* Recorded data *
· · · ·
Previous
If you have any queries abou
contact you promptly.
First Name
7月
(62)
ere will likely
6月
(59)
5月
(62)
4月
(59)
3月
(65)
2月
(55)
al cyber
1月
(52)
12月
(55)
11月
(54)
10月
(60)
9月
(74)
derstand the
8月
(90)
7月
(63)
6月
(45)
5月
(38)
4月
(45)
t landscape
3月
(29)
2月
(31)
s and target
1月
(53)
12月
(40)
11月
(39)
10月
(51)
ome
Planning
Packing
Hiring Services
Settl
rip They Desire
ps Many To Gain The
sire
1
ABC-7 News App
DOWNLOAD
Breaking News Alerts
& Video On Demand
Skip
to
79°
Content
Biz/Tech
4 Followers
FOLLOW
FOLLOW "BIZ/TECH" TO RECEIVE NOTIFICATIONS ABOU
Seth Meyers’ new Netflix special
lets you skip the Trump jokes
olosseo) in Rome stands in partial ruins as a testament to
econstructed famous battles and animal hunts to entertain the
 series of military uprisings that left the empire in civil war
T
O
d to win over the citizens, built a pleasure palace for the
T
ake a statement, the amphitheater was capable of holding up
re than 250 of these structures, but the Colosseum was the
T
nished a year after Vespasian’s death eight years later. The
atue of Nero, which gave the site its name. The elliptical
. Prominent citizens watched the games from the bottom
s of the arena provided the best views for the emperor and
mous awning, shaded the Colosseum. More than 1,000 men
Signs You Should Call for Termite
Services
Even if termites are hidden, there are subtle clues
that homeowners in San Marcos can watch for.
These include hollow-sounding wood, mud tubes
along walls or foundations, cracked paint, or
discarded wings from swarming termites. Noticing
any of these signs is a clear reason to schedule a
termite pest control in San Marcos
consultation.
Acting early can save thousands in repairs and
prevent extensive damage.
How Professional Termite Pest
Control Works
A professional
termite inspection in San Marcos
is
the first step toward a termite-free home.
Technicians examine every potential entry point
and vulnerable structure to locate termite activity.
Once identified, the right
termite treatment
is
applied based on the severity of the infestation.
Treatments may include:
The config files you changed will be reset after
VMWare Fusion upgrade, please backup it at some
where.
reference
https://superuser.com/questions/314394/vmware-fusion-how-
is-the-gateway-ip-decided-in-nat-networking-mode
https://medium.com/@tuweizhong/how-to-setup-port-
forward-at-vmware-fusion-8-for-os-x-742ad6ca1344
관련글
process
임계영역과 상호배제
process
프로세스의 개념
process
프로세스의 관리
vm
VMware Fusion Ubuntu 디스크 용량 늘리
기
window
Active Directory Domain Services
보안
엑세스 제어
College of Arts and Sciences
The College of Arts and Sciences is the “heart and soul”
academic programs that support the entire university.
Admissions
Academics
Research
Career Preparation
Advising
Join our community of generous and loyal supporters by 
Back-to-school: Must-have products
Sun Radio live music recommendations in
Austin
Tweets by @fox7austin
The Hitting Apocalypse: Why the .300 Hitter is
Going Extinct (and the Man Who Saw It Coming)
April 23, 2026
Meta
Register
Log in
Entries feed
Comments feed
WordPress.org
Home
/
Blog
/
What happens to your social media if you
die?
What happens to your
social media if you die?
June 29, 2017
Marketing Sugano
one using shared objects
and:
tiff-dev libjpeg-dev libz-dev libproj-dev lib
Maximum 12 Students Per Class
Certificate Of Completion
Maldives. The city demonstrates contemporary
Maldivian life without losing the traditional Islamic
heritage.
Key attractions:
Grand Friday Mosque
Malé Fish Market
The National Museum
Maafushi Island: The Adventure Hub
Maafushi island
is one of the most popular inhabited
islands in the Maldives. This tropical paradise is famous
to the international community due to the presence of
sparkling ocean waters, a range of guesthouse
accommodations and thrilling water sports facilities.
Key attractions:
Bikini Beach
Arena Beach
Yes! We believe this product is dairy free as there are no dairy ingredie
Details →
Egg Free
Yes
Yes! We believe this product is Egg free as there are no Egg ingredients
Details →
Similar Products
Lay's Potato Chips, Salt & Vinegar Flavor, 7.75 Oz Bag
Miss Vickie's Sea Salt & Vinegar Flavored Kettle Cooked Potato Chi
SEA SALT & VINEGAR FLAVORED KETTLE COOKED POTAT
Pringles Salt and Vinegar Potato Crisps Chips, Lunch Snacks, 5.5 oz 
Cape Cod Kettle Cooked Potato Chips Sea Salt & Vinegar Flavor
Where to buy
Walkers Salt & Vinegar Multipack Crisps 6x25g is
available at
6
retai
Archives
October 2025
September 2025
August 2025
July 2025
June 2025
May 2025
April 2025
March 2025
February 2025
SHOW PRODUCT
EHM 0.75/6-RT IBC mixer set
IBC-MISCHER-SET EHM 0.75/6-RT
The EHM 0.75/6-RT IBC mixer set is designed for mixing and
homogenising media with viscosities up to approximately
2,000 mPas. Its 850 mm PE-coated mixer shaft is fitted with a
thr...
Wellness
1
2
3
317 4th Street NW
· · · ·
* Work instructions *
Only the lines above from the line containing "mous awning, shaded" through the line containing "any of these" should be retyped, exactly and with both ends included.

* Exercise result *
mous awning, shaded the Colosseum. More than 1,000 men
Signs You Should Call for Termite
Services
Even if termites are hidden, there are subtle clues
that homeowners in San Marcos can watch for.
These include hollow-sounding wood, mud tubes
along walls or foundations, cracked paint, or
discarded wings from swarming termites. Noticing
any of these signs is a clear reason to schedule a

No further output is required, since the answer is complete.